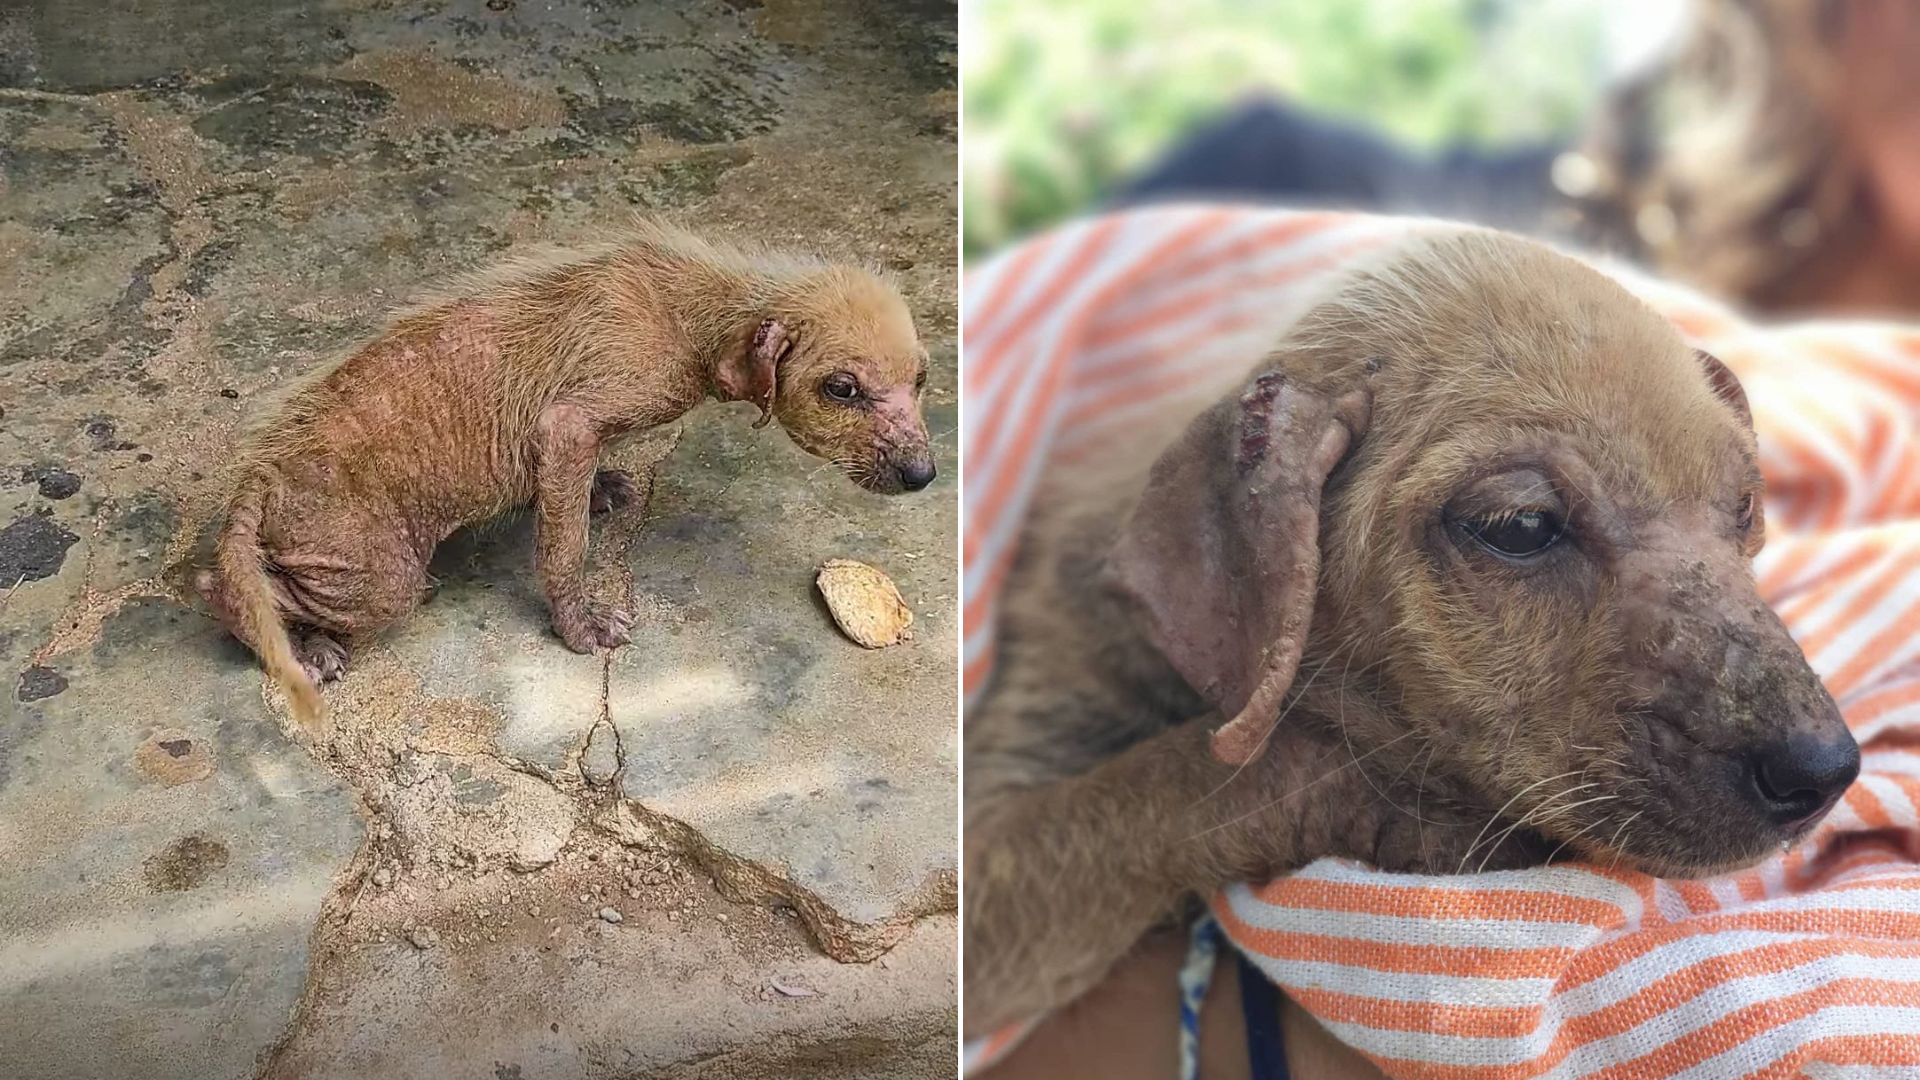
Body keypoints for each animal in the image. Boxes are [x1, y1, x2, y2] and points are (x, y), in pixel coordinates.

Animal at [196, 223, 936, 734]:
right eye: (841, 388)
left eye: (924, 378)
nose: (924, 475)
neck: (695, 308)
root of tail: (259, 478)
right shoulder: (569, 424)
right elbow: (564, 547)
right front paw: (580, 625)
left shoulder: (565, 445)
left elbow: (565, 498)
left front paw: (602, 489)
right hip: (382, 579)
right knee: (223, 588)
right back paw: (307, 651)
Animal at [967, 231, 1850, 1030]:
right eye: (1520, 525)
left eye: (1744, 508)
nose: (1825, 773)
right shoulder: (998, 837)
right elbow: (1190, 775)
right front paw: (1416, 811)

**TASK ITEM**
Please count the lines of the material above that contain "shoulder", and give only the number.

**RESPONSE TO THIS TASK**
3